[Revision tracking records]
**********

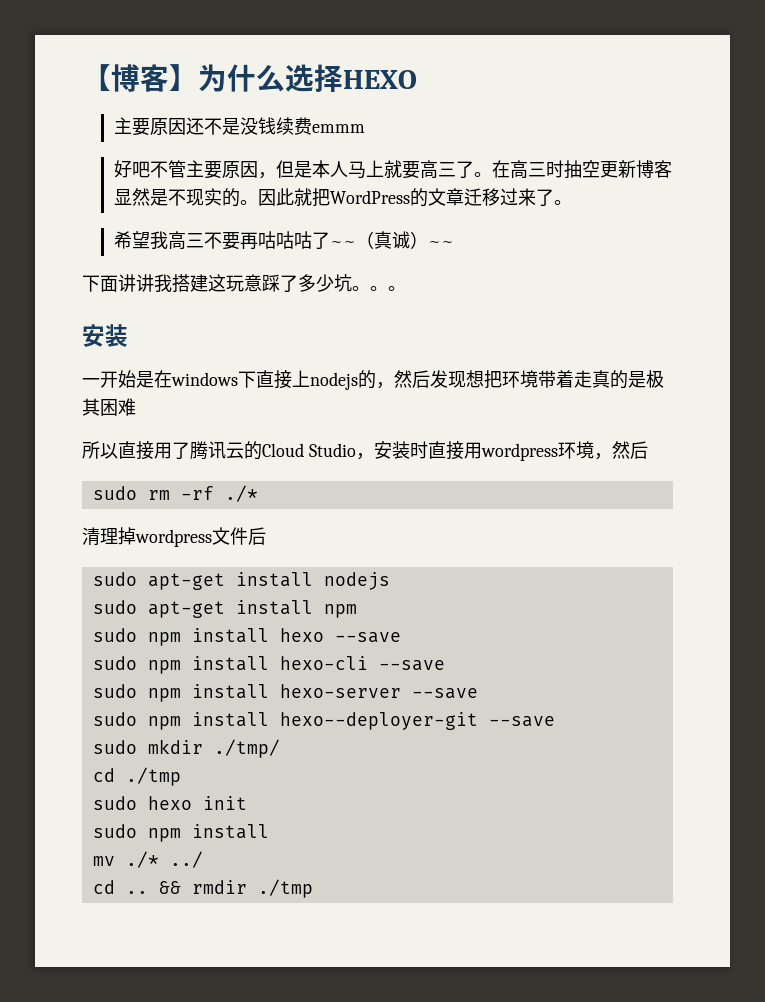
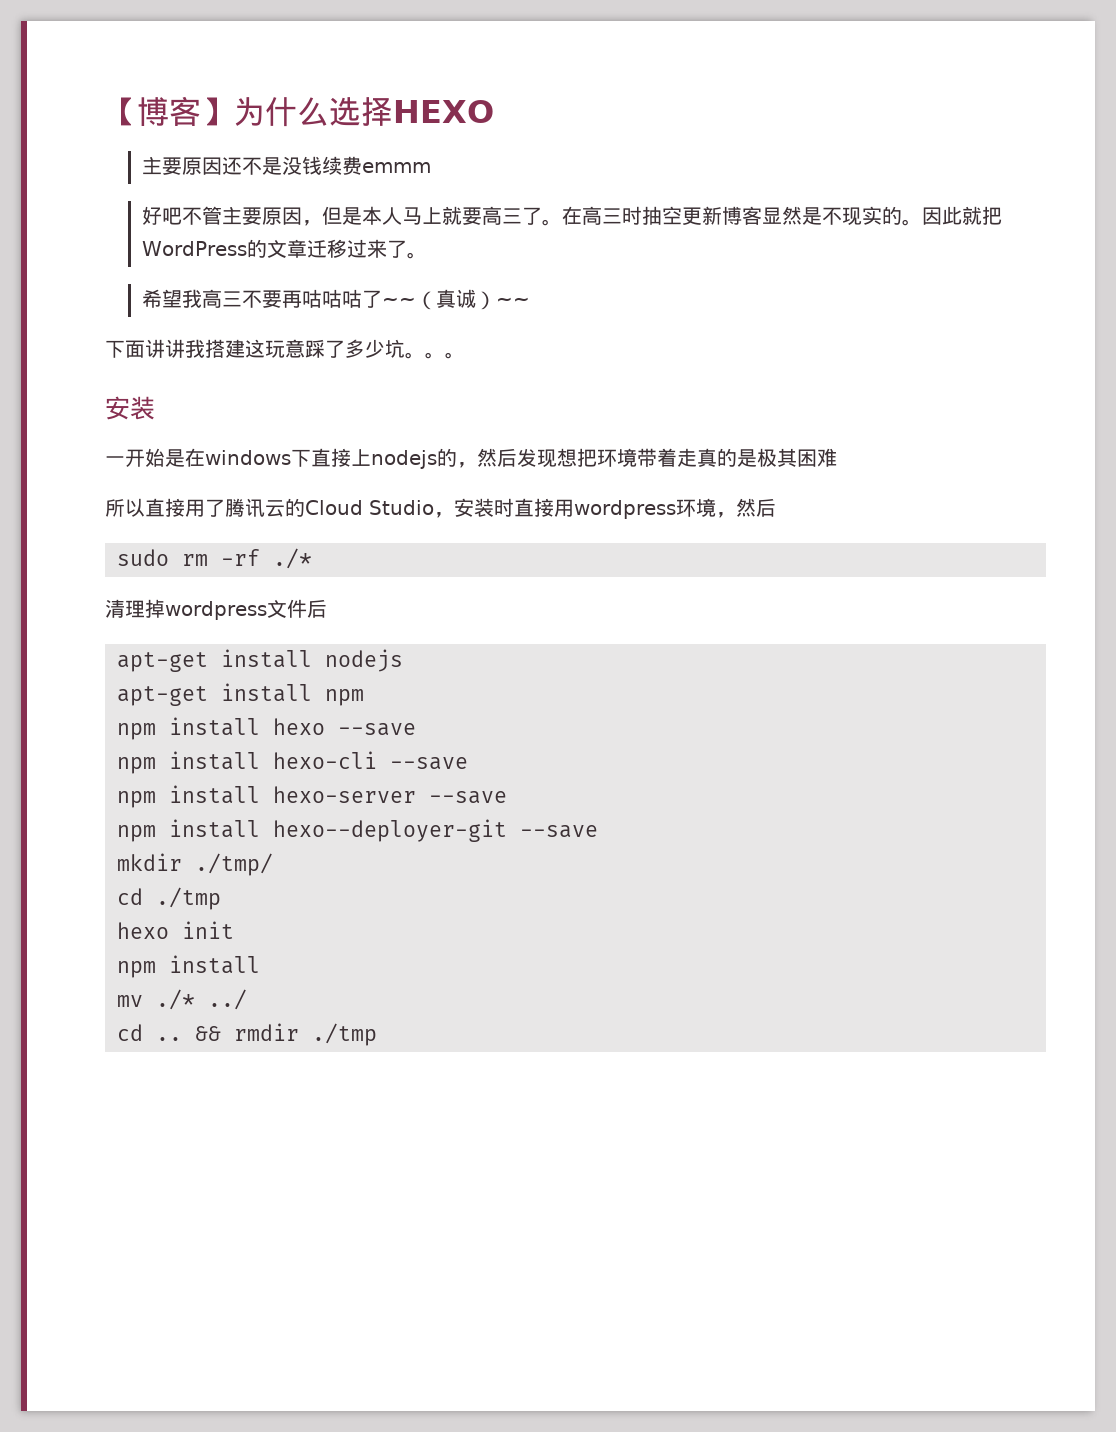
[92,572,137,586] sudo -> (327, 608) none
[92,600,137,614] sudo -> (403, 660) none
[92,628,137,642] sudo -> (364, 697) none
[92,656,137,670] sudo -> (416, 729) none
[92,684,137,698] sudo -> (468, 763) none
[92,712,137,726] sudo -> (507, 797) none
[92,740,137,754] sudo -> (598, 831) none
[92,796,137,810] sudo -> (221, 898) none
[92,824,137,838] sudo -> (234, 930) none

**********

Requirement >>
Without any pictures, output the entries above exactly as they appear.

Response to this task >>
[92,572,137,586] sudo -> (327, 608) none
[92,600,137,614] sudo -> (403, 660) none
[92,628,137,642] sudo -> (364, 697) none
[92,656,137,670] sudo -> (416, 729) none
[92,684,137,698] sudo -> (468, 763) none
[92,712,137,726] sudo -> (507, 797) none
[92,740,137,754] sudo -> (598, 831) none
[92,796,137,810] sudo -> (221, 898) none
[92,824,137,838] sudo -> (234, 930) none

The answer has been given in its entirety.